Pendant ce temps-là, le Conseil consultatif des droits de l’homme (CCDH) s’attèle à faire émerger le Conseil supérieur pour la communauté marocaine à l’étranger (CSCME). Bel imbroglio politique, juridique et institutionnel.
L’apport économique et même social des MRE n’est plus à prouver, il constitue aujourd’hui un puissant amortisseur social pour l’ensemble des régions marocaines.
Ce n’est point l’intérêt qui fit défaut aux dizaines d’ONG marocaines établies à l’étranger qui firent le déplacement à Rabat au début du mois courant dans le cadre de la commission du Conseil consultatif des droits de l’Homme (CCDH) chargée d’organiser le débat autour de la question du Conseil supérieur pour la communauté marocaine à l’Etranger (CSCME). La représentativité des MRE n’est plus un souci pour chacun d’eux. Elle est devenue une angoisse insoutenable. Quel niveau de représentativité ? Le CSCME ? La chambre basse ? La chambre haute ? Tous ces niveaux à la fois ? Le CSCME serait-il une compensation à la perte du droit de vote et d’éligibilité des MRE ? Fut-il « supérieur », ce Conseil constitue-t-il le premier pas vers une véritable représentativité démocratique ou seulement un cadre formel sans envergure institutionnelle et politique tangible ?
Plus d’une cinquantaine d’ONG s’est unanimement accordée sur des interrogations et des réflexions portant sur la véritable valeur démocratique du CSCME. Ces ONG, présentes sur le terrain dans les pays d’accueil, durent signer un document reflétant leurs interrogations et leurs réflexions.
Ainsi, pour elles, « l’exercice des droits civiques des MRE est tout d’abord une question d’égalité devant la citoyenneté. Ceci implique, ont-elles précisé, la participation de l’ensemble des citoyens, y compris ceux de l’étranger. Malheureusement, ajoute-t-elles, même si la Constitution marocaine dans son article 8 stipule que : « L’homme et la femme jouissent de droits politiques égaux et que sont électeurs tous les citoyens majeurs des deux sexes jouissant de leurs droits civils et politiques », les MRE doivent encore se déplacer au Maroc le jour du scrutin. Par conséquent, ils ne voteront pas. Il en est de même pour se porter candidat, car ils doivent rentrer au Maroc quelques mois avant le scrutin afin de remplir les conditions nécessaires à cet effet ».

┄┄┄┄┄┄

* **Série de tâches**:
1/ Dans le texte sur la représentativité des MRE, combien d'ONG se sont unanimement accordées sur des interrogations portant sur la véritable valeur démocratique du CSCME ?
2/ Rédigez la suite du texte sur la représentativité des MRE, en reprenant après sa dernière phrase.

Données de repères squelettiques:

┄┄┄┄┄┄

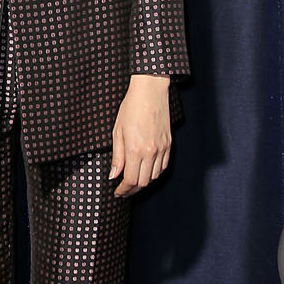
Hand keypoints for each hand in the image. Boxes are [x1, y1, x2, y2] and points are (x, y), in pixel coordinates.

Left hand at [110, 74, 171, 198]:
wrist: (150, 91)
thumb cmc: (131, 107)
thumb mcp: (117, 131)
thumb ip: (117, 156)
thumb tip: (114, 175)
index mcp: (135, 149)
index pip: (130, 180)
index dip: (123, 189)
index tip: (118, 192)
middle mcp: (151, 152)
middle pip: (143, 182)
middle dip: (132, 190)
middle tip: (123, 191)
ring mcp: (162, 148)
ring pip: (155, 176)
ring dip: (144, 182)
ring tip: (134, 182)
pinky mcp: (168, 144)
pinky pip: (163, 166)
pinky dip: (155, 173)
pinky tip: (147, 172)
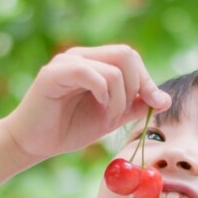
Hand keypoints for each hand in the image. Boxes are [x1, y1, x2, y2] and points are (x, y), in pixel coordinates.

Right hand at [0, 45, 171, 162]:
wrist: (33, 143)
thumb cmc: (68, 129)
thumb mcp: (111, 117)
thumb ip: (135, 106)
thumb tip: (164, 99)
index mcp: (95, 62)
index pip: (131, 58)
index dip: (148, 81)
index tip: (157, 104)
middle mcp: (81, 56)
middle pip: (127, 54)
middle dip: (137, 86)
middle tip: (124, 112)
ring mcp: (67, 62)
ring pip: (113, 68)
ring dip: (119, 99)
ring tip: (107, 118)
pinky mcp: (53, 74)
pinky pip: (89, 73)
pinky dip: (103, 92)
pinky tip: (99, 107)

┄┄┄┄┄┄

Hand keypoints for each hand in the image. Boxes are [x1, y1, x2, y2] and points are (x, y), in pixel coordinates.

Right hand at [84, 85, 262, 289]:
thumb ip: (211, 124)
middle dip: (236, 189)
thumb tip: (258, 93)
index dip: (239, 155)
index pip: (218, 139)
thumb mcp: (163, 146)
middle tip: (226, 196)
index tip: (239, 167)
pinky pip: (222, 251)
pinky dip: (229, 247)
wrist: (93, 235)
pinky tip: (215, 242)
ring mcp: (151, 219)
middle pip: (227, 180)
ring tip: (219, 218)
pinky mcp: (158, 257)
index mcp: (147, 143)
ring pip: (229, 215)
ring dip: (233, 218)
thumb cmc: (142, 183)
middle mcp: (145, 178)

┄┄┄┄┄┄

* **Réponses ci-dessous**:
1/ Plus d'une cinquantaine.

2/
Pour que le CSCME soit une institution efficiente, il doit, selon les signataires, « être composé de membres élus dans une mixité et une diversité intergénérationnelle par les MRE, sachant qu’ils seront appelés à les représenter au moins dans l’une ou l’autre chambre. Quant au volet d’opérationnalité, le Conseil devra, selon les signataires, se doter de structures décentralisées permanentes dans les pays d’accueil, afin d’assurer la continuité des liens avec les Marocains de l’étranger. De plus, à titre consultatif, il devra s´exprimer sur tout projet de loi ou de règlement ayant trait aux MRE et collaborer à l’élaboration des politiques publiques en la matière. Ainsi, le Conseil constituera un atout pour le processus de modernisation et de démocratisation du pays ». Abdelhamid El Jamri, membre du Comité d’experts, nommé par le CCDH, tente d’avancer quelques esquisses de réponses aux interrogations exprimées par les MRE. Il a récemment déclaré : « L’objectif du Conseil Supérieur des Marocains du monde (CSCME) n’est pas de remplacer l’administration marocaine. Selon moi, son rôle sera politique. De plus, il aura certainement la charge d’être consulté sur un certain nombre de sujets qui concernent la migration marocaine et il sera une force de propositions quant à la vie des institutions publiques ».
Crédibilité et opérationnalité
Quelles missions pour Le CSCME alors ? « Il ne sera ni un ministère ni une fondation. Ce sera un Conseil qui représentera et défendra les intérêts des marocains de l’étranger par une participation à la gouvernance publique. Ses membres viendront majoritairement d’ailleurs et apporteront beaucoup de richesses, notamment, celles des bonnes pratiques de la démocratie, de la rigueur et du bon sens. Ils sauront faire les propositions idoines, notamment pour un meilleur fonctionnement de l’administration marocaine qui sera bénéfique pour tous les citoyens marocains. Les marocains de l’étranger veulent être considérés comme tous les marocains avec l’ambition affichée de tirer les pratiques vers le haut ». Certes, mais tout cela ne répond pas à la question de savoir comment le CSCME pourra investir la synergie représentative et, par conséquent, démocratique ?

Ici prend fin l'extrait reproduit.